Большей частью здесь царила почти совершенная темнота, но иногда появлялся свет, и тогда делалось ещё хуже. Потому что свет происходил от огня. Огонь врывался вихрями, волнами, смерчами горящего воздуха, и увернуться или удрать от него никакой возможности не было. Огонь налетал… и временами Саше опять начинало казаться, будто его несут на руках. Откуда, из какой памяти приходило это ощущение, он не знал. Каждый раз, когда появлялся огонь, Саша напрягался в жутком предчувствии боли, а потом начинало останавливаться сердце. Он ощущал, как оно постепенно затихает внутри, как ему остаётся совсем немного до того, чтобы затихнуть совсем. Тогда становилось очень трудно идти, и это было самое скверное. Где-то неведомо далеко из коридора был выход, и Саша пытался его разыскать. Где и как искать, он не знал, он мог только идти вперёд. Мог и остановиться, передохнуть – это до некоторой степени зависело от его собственной воли, – но остановка таила в себе какую-то опасность, какую-то чёрную бездну, и Саша не останавливался. Он продолжал идти и постепенно удалялся от бездны, и на время становилось чуть легче, а потом всё начиналось сначала. Иногда огонь вырывался словно бы прямо из стен и "пропадал спустя нескончаемый миг, успев полоснуть тысячами когтей. Иногда же он с рокотом возникал впереди и неотвратимо нёсся навстречу, и… пролетала вечность за вечностью, но рано или поздно Сашу подхватывали чьи-то руки – и несли, когда он уже не мог двигаться сам…

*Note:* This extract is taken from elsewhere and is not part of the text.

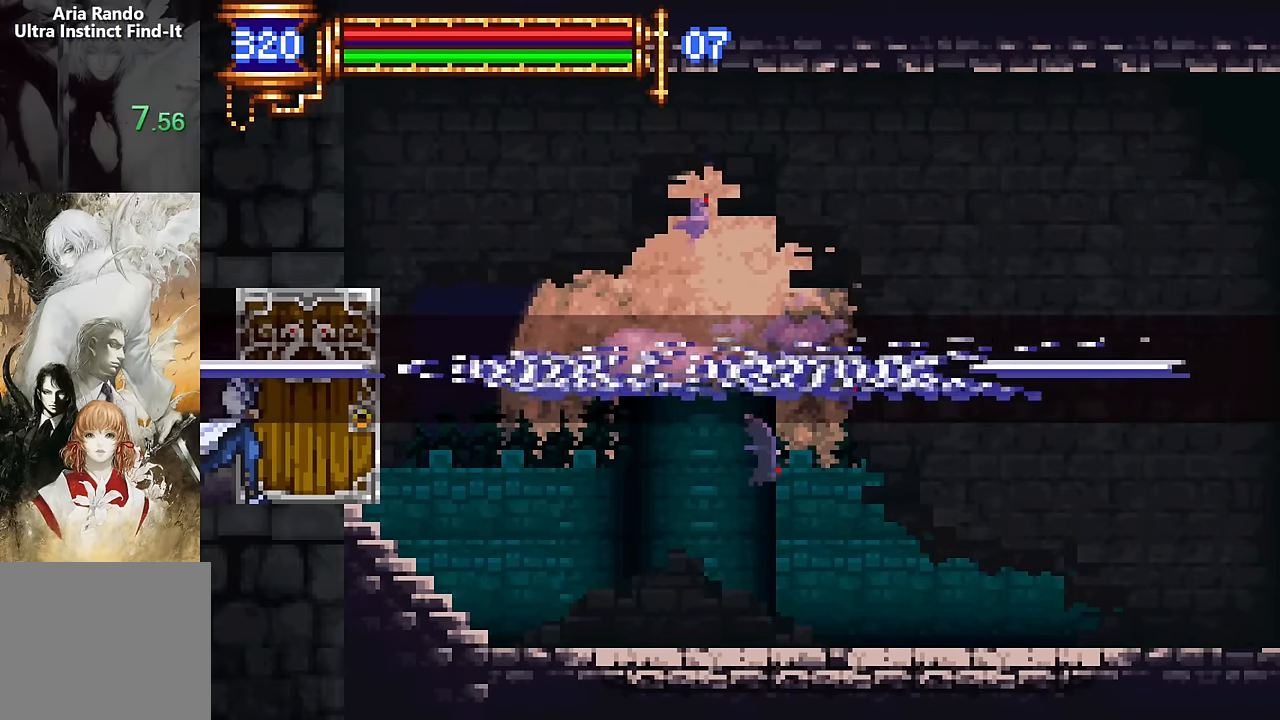
{"buttons": ["DPAD_RIGHT"], "events": []}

А ещё в коридоре обитал Голос. Саша почти всё время слышал его. И даже понимал, что Голос обращается к нему, говорит с ним, куда-то зовёт. Он не мог разобрать ни единого слова, но Голос казался смутно знакомым. Иногда у Голоса появлялся облик. Стены коридора порой расходились особенно далеко, и тогда сквозь улетающий дым проступало лицо. Почему-то зелёное. На лице были глаза – и ничего больше. Только глаза. Голос и глаза звали Сашу, и он шёл к ним, потому что там, куда они его звали, был выход из лабиринта.
Но он устал. Он очень устал. И коридор всё чаще заволакивался огненным дымом. И по-прежнему уводил отчётливо вниз…
Кто не бывал в ожоговом центре, тому и незачем туда попадать. Ни посетителем, ни, Боже упаси, пациентом. Там тусклое освещение и на полу очень чистый коричневатый линолеум, а так называемая песочная ванна форму имеет овальную и размерами вроде большого дивана, и со стороны кажется, что в ней кипит и клокочет жидкая бурая грязь. На самом деле это бурлит поддуваемый воздухом порошок, и его покрывает тонкая плёнка. А сверху, погружённый до половины, тихо плавает в невесомости или слабо корчится человек. Вернее, жуткое нечто, когда-то бывшее здоровым и полным сил человеком. И прикосновение бурлящего порошка есть единственное, что может вынести его сожжённое тело. И там, где нет кожи, голую плоть покрывают широкие полосы марли, пропитанной фурацилином. И смотреть на всё это, если только ты не профессиональный медик, нет никаких сил.